Installé au bar Le Biancheri sur la place centrale de Breil-sur-Roya (Alpes-Maritimes), Fernand Vissant fait en cette mi-juillet son coming out politique. Sa cible ? Les migrants accueillis dans la vallée par des citoyens engagés, dont on vous raconte ici le combat. « On ne fait pas ça pour contrer les immigrés, mais c’est catastrophique ce qui se passe. C’est de l’émigration politique. Ce n’est pas tolérable. On veut stopper un peu tout ça. »
On dirait que les autorités l’ont entendu. 156 migrants partis légalement lundi 24 juillet de chez Cédric Herrou ont été arrêtés en gare de Cannes, et reconduits à la frontière sans pouvoir faire valoir leurs droits alors qu’ils étaient montés dans le train à Breil avec l’assentiment des gendarmes. Également interpellé à leurs côtés, l’agriculteur a été mis en examen après 48 heures de garde à vue, sa sixième, et placé sous contrôle judiciaire (lire l’épisode 2, « L’État broie l’asile »).
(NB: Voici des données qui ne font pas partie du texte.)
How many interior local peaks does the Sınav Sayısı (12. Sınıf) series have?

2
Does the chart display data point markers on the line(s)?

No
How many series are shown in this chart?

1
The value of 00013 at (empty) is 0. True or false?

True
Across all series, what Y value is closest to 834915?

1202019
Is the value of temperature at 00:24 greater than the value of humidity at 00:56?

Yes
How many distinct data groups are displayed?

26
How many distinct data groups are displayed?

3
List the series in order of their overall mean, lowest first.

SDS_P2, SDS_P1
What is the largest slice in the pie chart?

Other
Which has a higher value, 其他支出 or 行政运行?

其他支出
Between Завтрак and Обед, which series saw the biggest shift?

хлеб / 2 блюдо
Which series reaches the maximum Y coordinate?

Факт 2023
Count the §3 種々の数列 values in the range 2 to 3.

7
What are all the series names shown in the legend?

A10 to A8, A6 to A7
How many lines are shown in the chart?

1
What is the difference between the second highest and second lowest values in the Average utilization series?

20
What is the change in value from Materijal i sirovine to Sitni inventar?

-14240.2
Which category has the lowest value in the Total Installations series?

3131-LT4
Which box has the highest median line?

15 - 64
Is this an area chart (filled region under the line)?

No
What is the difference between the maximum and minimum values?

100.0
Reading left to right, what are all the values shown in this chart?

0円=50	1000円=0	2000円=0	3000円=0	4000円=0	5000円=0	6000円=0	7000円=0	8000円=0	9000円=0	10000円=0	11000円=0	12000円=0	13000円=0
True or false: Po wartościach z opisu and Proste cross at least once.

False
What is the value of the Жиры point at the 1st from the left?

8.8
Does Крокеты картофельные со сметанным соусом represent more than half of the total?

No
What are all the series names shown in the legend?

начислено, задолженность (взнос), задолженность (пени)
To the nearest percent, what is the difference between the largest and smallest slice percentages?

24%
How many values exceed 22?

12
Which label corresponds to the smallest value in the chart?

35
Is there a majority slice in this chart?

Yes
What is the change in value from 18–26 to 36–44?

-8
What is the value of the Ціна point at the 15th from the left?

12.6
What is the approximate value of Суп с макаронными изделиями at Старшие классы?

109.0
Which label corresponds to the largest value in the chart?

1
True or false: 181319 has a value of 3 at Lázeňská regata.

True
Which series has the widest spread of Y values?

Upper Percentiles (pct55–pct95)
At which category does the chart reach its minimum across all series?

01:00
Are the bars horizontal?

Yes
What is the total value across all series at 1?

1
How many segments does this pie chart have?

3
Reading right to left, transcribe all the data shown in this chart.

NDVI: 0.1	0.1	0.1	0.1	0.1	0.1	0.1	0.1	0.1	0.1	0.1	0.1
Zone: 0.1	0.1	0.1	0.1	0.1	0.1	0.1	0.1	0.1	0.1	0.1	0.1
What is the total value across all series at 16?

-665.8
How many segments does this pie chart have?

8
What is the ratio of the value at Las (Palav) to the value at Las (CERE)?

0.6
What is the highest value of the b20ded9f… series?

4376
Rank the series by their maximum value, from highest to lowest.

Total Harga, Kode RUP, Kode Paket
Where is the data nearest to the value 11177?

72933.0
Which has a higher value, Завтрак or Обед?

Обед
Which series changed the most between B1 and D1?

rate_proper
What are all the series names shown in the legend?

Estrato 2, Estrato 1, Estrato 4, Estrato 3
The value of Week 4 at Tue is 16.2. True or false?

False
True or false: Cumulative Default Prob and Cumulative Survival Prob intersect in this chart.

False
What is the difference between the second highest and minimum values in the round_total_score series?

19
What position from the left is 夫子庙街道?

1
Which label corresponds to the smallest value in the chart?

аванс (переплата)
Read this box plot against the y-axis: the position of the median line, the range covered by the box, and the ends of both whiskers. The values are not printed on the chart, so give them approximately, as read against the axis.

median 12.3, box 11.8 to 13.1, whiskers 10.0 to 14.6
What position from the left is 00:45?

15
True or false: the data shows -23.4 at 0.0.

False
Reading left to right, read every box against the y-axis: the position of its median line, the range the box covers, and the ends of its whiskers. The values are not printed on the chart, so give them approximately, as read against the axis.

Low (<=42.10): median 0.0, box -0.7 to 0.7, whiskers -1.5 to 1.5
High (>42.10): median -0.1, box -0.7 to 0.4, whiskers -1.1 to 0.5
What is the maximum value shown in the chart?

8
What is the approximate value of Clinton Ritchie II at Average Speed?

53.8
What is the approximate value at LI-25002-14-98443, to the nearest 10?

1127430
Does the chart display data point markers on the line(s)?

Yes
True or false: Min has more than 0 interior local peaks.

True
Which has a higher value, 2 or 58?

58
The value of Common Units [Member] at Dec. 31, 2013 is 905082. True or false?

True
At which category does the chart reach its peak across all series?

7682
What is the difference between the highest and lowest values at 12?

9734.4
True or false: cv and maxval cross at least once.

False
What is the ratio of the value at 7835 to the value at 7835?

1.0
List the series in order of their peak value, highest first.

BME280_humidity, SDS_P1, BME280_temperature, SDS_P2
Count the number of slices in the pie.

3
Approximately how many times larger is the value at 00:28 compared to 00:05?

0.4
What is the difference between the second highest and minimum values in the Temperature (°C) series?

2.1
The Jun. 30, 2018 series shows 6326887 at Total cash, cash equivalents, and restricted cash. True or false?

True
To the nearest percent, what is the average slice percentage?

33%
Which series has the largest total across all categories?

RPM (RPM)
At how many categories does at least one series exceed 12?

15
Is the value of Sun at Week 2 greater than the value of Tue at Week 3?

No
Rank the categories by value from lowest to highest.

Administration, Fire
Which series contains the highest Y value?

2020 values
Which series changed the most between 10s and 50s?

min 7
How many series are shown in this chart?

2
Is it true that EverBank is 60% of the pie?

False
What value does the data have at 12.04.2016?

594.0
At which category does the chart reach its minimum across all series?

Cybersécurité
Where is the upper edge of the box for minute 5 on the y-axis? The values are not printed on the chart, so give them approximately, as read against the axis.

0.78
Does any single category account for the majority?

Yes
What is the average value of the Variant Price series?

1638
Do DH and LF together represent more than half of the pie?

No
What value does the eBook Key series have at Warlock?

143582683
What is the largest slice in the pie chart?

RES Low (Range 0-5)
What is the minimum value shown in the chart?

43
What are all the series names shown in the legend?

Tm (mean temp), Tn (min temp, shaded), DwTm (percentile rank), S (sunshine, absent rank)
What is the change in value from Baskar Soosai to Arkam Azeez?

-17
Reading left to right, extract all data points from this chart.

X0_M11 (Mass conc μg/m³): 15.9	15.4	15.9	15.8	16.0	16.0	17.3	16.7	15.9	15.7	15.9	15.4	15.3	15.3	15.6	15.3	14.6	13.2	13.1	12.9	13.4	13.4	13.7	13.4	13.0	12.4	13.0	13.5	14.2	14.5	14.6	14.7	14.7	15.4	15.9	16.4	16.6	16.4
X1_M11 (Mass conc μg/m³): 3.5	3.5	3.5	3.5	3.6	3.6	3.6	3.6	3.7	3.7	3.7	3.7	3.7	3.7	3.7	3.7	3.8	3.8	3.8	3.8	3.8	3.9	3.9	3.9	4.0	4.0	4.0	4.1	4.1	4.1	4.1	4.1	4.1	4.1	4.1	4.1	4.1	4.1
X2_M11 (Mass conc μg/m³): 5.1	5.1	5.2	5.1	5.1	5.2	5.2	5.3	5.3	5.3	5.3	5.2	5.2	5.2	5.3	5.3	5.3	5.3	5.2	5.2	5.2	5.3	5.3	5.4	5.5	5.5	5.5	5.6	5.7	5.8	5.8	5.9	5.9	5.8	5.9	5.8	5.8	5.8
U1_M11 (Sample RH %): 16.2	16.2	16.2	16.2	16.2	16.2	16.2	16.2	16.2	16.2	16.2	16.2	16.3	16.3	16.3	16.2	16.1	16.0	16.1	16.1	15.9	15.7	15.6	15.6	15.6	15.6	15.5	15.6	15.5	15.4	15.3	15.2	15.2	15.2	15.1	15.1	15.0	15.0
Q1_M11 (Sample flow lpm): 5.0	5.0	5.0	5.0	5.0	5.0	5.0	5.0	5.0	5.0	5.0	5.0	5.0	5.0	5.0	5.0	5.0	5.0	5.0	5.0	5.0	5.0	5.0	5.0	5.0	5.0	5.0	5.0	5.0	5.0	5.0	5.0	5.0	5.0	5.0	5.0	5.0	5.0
Une vidéo édifiante tournée ce jour là par le CRS (Collectif Roya Solidaire) et mise en ligne lundi décrit une gestion collective de cette expulsion de masse, avec des policiers aptes à manier les « tu la fermes » et « dégage ! », ce qui devrait ravir Fernand Vissant, un peu moins les organisations de défense des droits de l’homme. On y voit un policier sur le quai de la gare à Cannes s’arroger le droit de décider au faciès qui est éligible à l’asile ou pas (d’habitude, c’est le rôle des services spécialisés comme l’OFPRA, ou la justice), puis un migrant conduit de force dans un bus. Et enfin, à la Police aux frontières (PAF) de Menton, une avocate empêchée de voir son client qui a rendez-vous le lendemain à la préfecture pour sa demande d’asile mais sera expulsé avant.

Dans la droite ligne de ce raidissement, le semblant de couloir humanitaire dont Roya citoyenne, l’association de Cédric Herrou, bénéficiait pour acheminer en toute transparence des demandeurs d’asile vers Nice, en vertu d’un protocole mis en place avec les gendarmes et la PAF après la condamnation du préfet pour violation du droit d’asile (lire l’épisode 1, « Bienvenue en principauté Herrou »), paraît grandement menacé. Lundi, onze migrants ont été interpellés à la gare de Breil, alors qu’auparavant on les laissait passer. « On est super-choqués, dit Lea Basso, l’étudiante qui passe l’été chez Cédric Herrou pour aider.